Le squadre italiane erano più forti delle altre, nel nostro sistema calcio giravano i soldoni e i giocatori migliori militavano tutti nel nostro campionato che era definito “il più bello del mondo”, se un giocatore non giocava da noi o era esploso da poco, quindi prima o poi sarebbe arrivato, oppure era troppo scarso, non all'altezza del nostro calcio. Era impensabile che un bravo giocatore italiano andasse a giocare all'estero, qualche caso ci sarà pure stato ma di certo non riguardava i migliori. Gli spagnoli erano scarsi e gli inglesi degli scarponi. Anche tatticamente eravamo avanti, in Spagna erano lenti e in Inghilterra giocavano con i lanci lunghi sulla prima punta che doveva avere un fisico prestante per scardinare le difese a spallate, un gioco troppo prevedibile.
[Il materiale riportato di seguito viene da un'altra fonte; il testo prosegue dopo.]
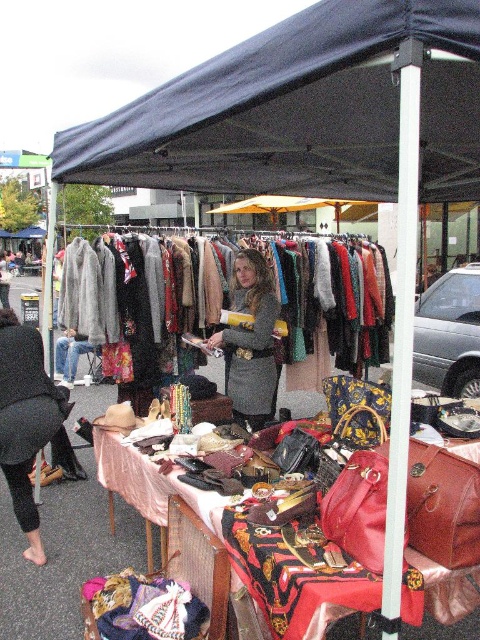
Question: Can you confirm if velvet floral dress at center is wider than gray woolen coat at center?

Choices:
 (A) no
 (B) yes

Answer: (B)

Question: Does dark blue fabric canopy at upper center have a lesser width compared to velvet floral dress at center?

Choices:
 (A) yes
 (B) no

Answer: (B)

Question: Which object is farther from the camera taking this photo?

Choices:
 (A) velvet floral dress at center
 (B) black knit hat at lower left

Answer: (A)

Question: Which object is the farthest from the dark blue fabric canopy at upper center?

Choices:
 (A) gray woolen coat at center
 (B) velvet floral dress at center

Answer: (A)

Question: Is velvet floral dress at center further to the viewer compared to gray woolen coat at center?

Choices:
 (A) yes
 (B) no

Answer: (A)

Question: Estimate the real-world distances between objects in this image. Which object is farther from the dark blue fabric canopy at upper center?

Choices:
 (A) black knit hat at lower left
 (B) velvet floral dress at center
 (C) gray woolen coat at center

Answer: (A)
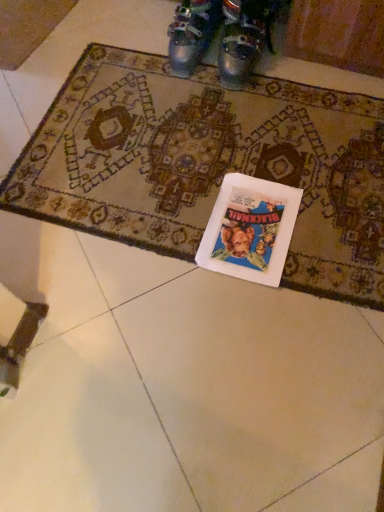
Identify the location of free point in front of metallic silver boots at upper center, which is counted as the first footwear, starting from the left. (186, 90).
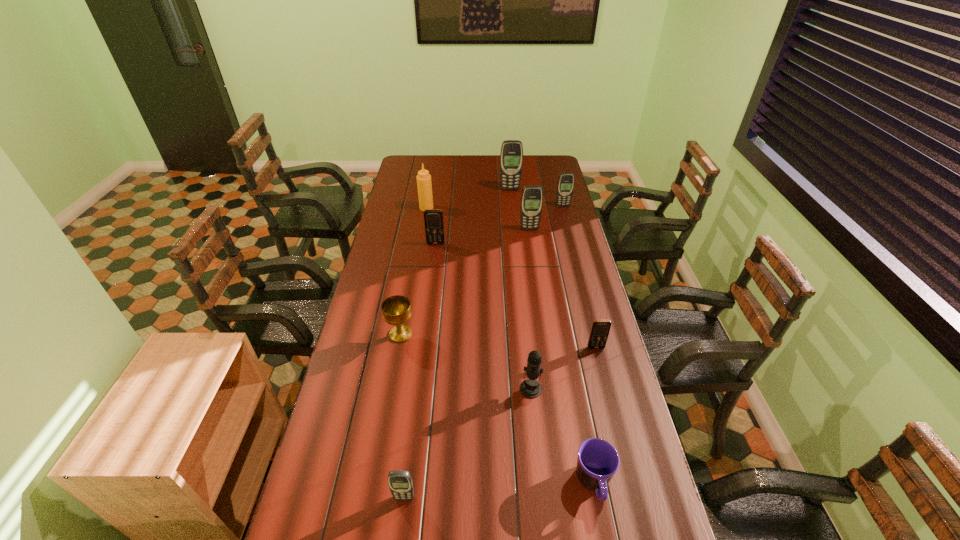
Where is `vacant region at the far edge of the desktop`? vacant region at the far edge of the desktop is located at coordinates (491, 160).

In the image, there is a desktop. At what (x,y) coordinates should I click in order to perform the action: click on vacant area at the left edge. Please return your answer as a coordinate pair (x, y). This screenshot has width=960, height=540. Looking at the image, I should click on (409, 199).

Where is `vacant area at the right edge`? vacant area at the right edge is located at coordinates (561, 292).

Locate an element on the screen. The width and height of the screenshot is (960, 540). free space that is in between the third nearest cellular telephone and the black microphone is located at coordinates (484, 316).

Where is `vacant space that is in between the farthest object and the fifth nearest object`? The height and width of the screenshot is (540, 960). vacant space that is in between the farthest object and the fifth nearest object is located at coordinates (455, 262).

Locate an element on the screen. This screenshot has width=960, height=540. empty space that is in between the farthest gray cellular telephone and the left orange cellular telephone is located at coordinates (473, 217).

Locate an element on the screen. Image resolution: width=960 pixels, height=540 pixels. empty location between the third farthest cellular telephone and the bigger orange cellular telephone is located at coordinates (483, 237).

You are a GUI agent. You are given a task and a screenshot of the screen. Output one action in this format:
    pyautogui.click(x=<x>, y=<y>)
    Task: Click on the vacant area that lies between the nearer orange cellular telephone and the eighth farthest object
    
    Given the screenshot: What is the action you would take?
    pyautogui.click(x=564, y=368)

Find the location of a particular element. This screenshot has height=540, width=960. free space that is in between the condiment and the third biggest gray cellular telephone is located at coordinates (494, 207).

Where is `free area in between the second nearest cellular telephone and the chalice`? This screenshot has width=960, height=540. free area in between the second nearest cellular telephone and the chalice is located at coordinates (498, 341).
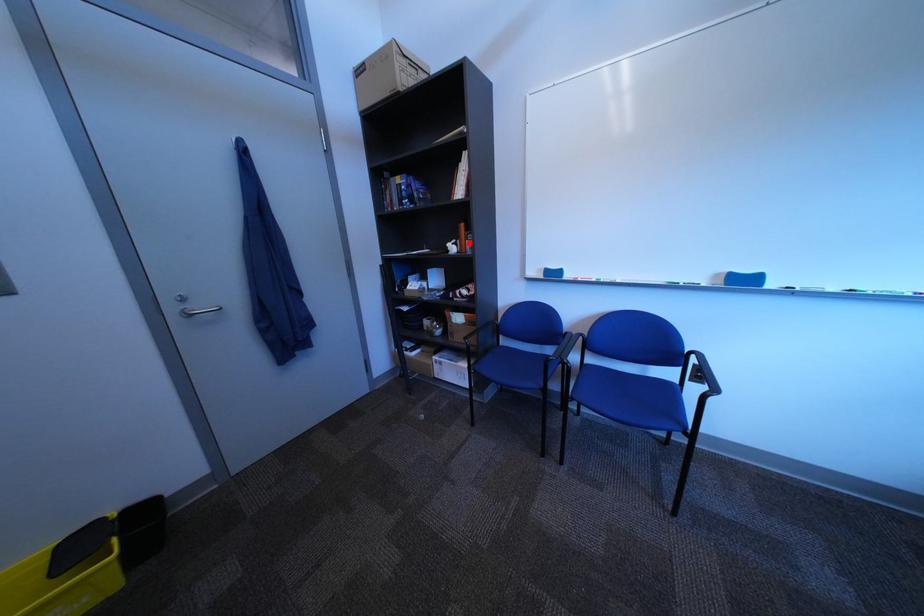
Oggi gli spagnoli danno spettacolo e la premier è forse il campionato più bello, hanno imparato a giocare palla a terra e lì il gioco è offensivo, veloce, spettacolare, giocano anche durante le feste di Natale mentre i nostri giocatori s'ingolfano di panettoni. Gli inglesi hanno regolamentato il loro sistema calcio e ora funziona al meglio, hanno gli stadi di proprietà con un servizio d'ordine che funziona, non hanno partite a rischio e non devono schierare un esercito di forze dell'ordine per garantire l'ordine pubblico allo stadio, questo è un valore aggiunto per gli amanti del calcio.

Ora mi fa strano vedere i calciatori di quando ero bambino invecchiati. Alcuni si vedono di rado, altri sono proprio spariti. Infine ci sono quelli che sono rimasti nel mondo del calcio come allenatori o opinionisti televisivi. Hanno i capelli bianchi e la pancetta e raccontano episodi di partite che anche io ho visto, come storia di vita vissuta. É il calcio di oggi, forse è meglio, forse no, è cambiato, come me, però la passione è la stessa.